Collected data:
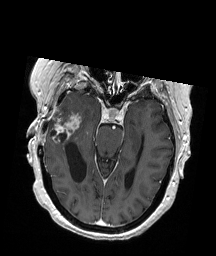
Brain MRI from a brain-tumour surgery series, one axial slice. Position 122 of 192 along the scan axis. T1-weighted post-contrast. 1 mm slice thickness. 216 × 256 image matrix, field of view 211 × 250 mm. From the clinical record (not read from this slice): histopathology: Glioblastoma; WHO grade: 4; IDH mutation: no.
Structures marked on this image (expert manual segmentation):
- tumour: bounding box <49,114,81,132> (left, top, right, bottom; pixels)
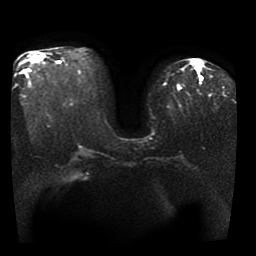
Breast MRI, one axial slice. Diffusion-weighted series; image 2 of 4 stored at this slice position (different b-values; order by instance number). 1.5 T. 256 × 256 image matrix, field of view 330 × 330 mm. Female patient.
Outlined on this slice (manually delineated by an expert):
- tumour on diffusion-weighted imaging: box from (x=200, y=77) to (x=202, y=80) px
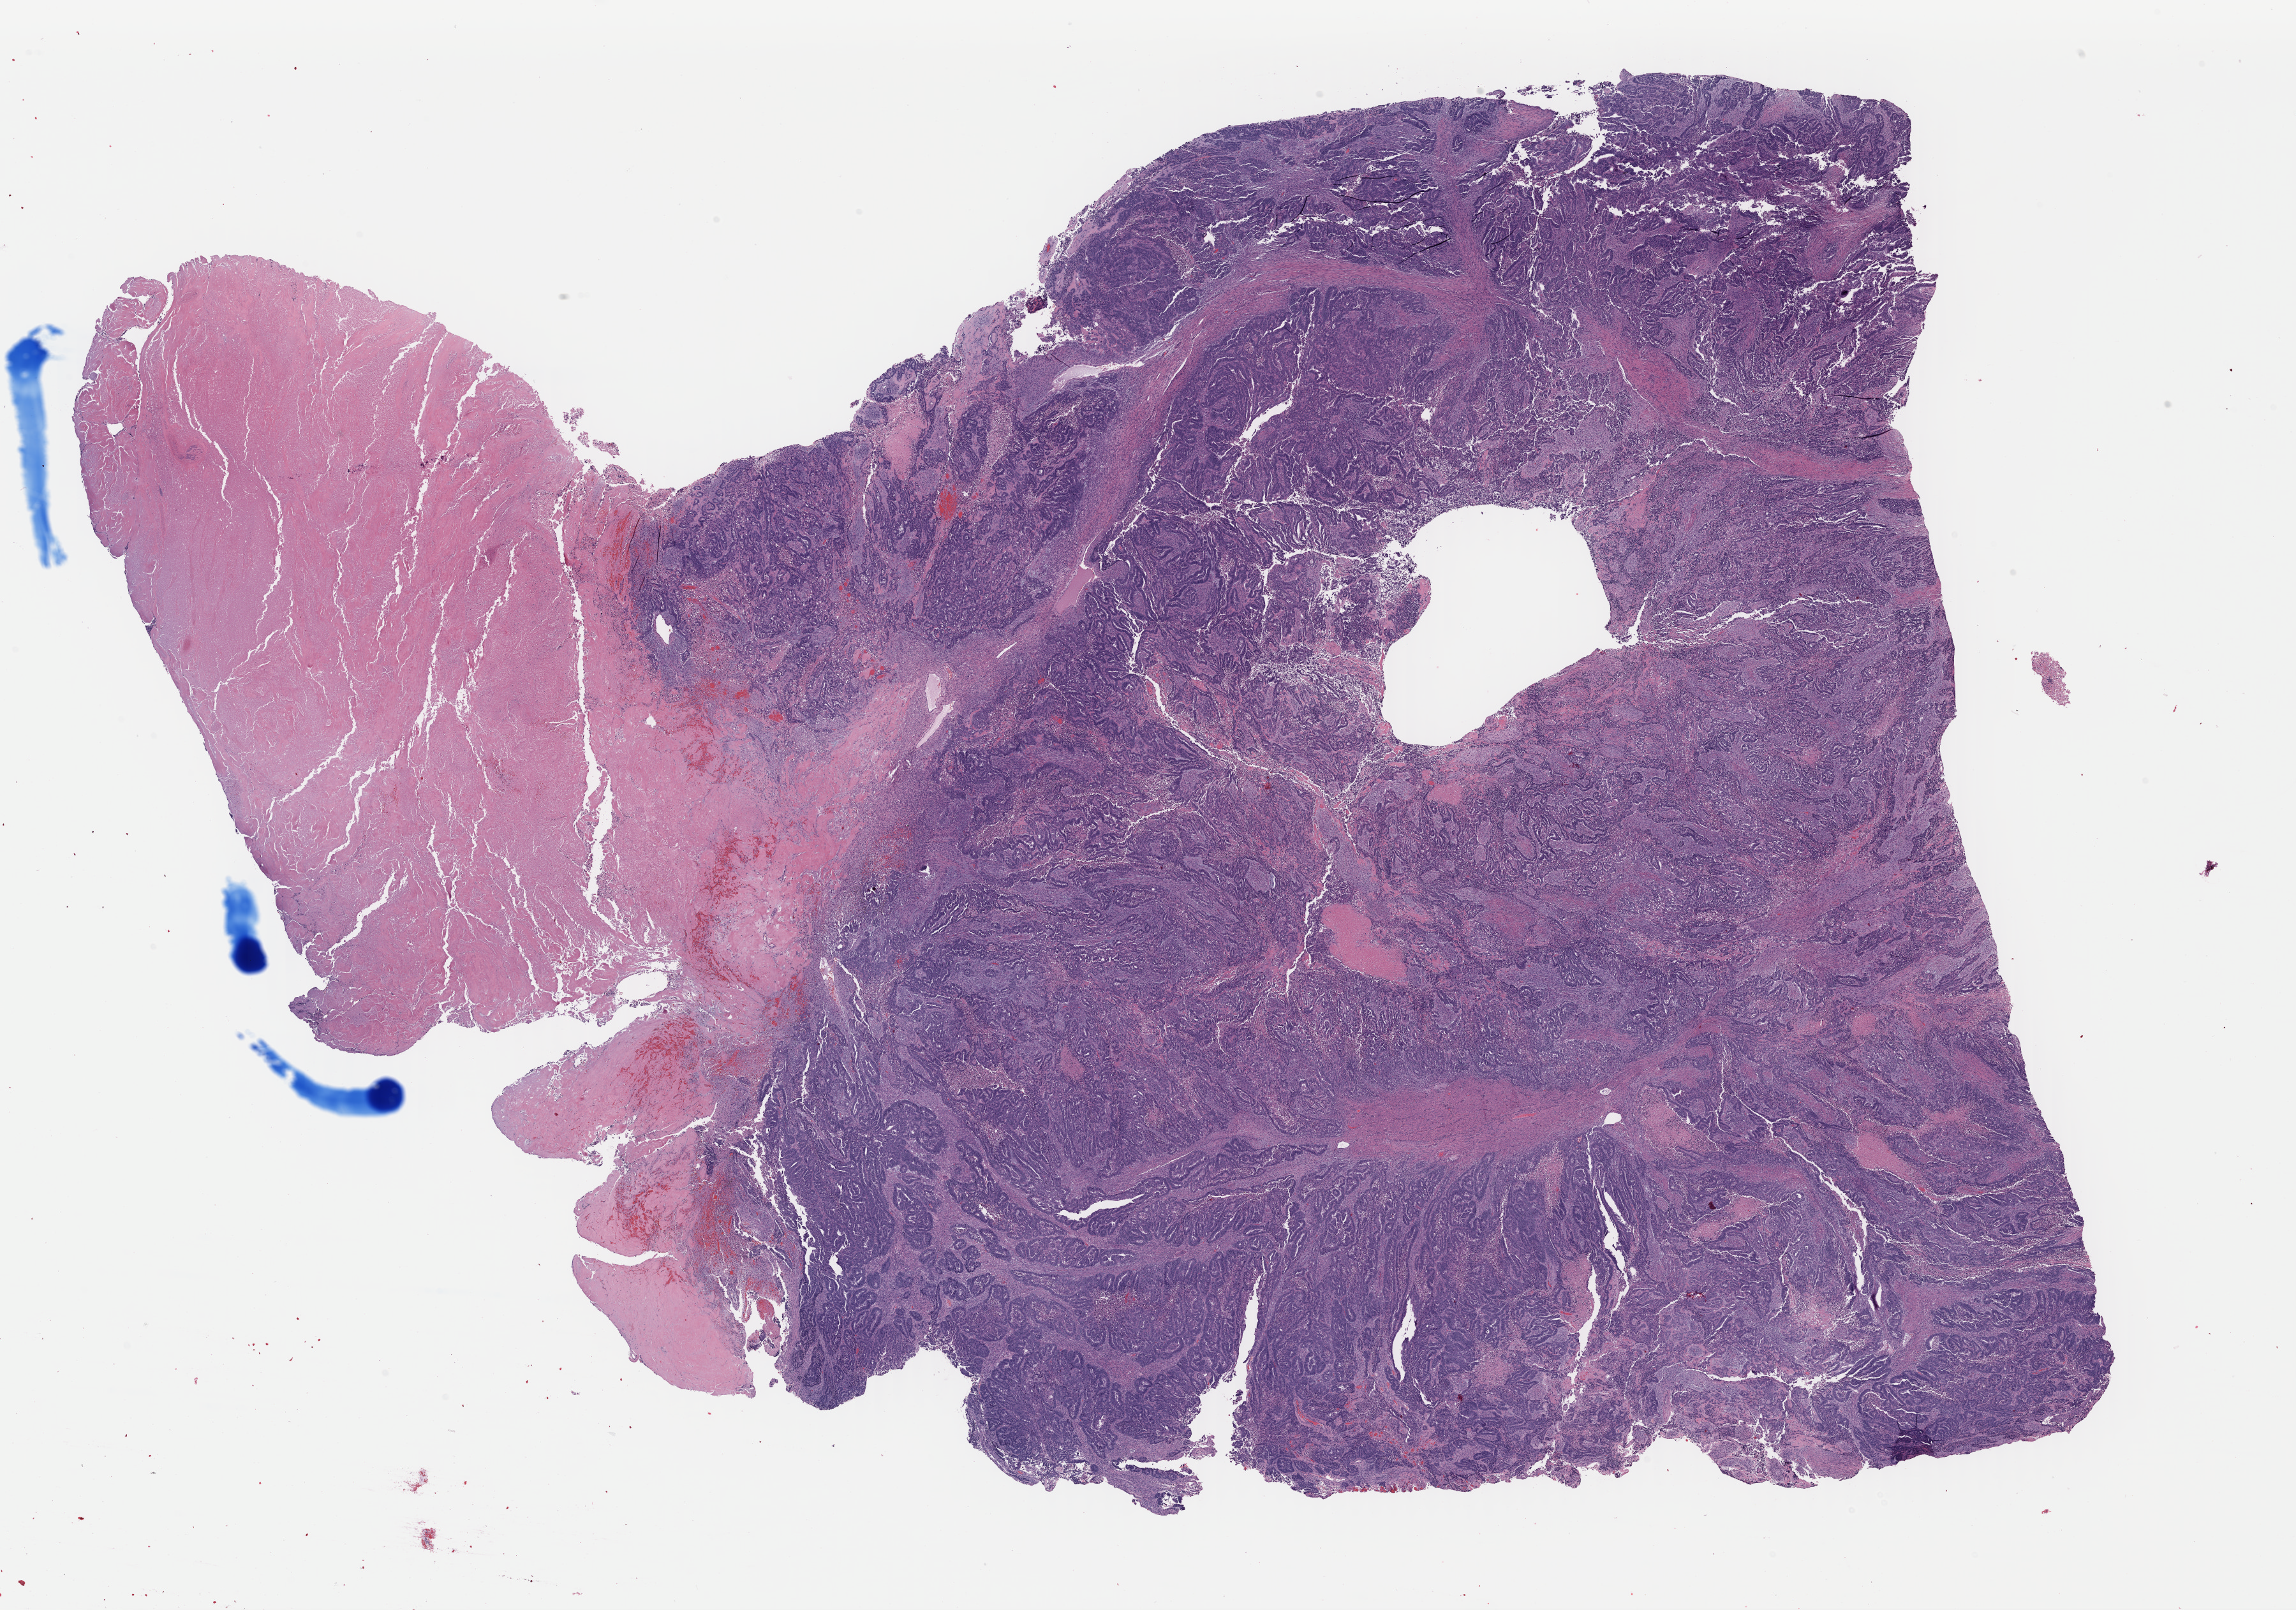
Whole-slide histology image, H&E-stained, whole scanned area (about 28.3 x 19.8 mm, slide scanned at 40x) shown as a low-resolution overview, formalin-fixed paraffin-embedded (FFPE) diagnostic section, sample: primary tumour, uterus. Female patient; age at initial diagnosis 83 years.
Diagnosis: Mullerian mixed tumor (endometrium). FIGO stage: III.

> [Task description]
Write back word for word every line in the entries above from the one with "- tumour: bounding" to the one with "- tumour on", ends included, and none of the pictures.

> [Task solution]
- tumour: bounding box <49,114,81,132> (left, top, right, bottom; pixels)
Breast MRI, one axial slice. Diffusion-weighted series; image 2 of 4 stored at this slice position (different b-values; order by instance number). 1.5 T. 256 × 256 image matrix, field of view 330 × 330 mm. Female patient.
Outlined on this slice (manually delineated by an expert):
- tumour on diffusion-weighted imaging: box from (x=200, y=77) to (x=202, y=80) px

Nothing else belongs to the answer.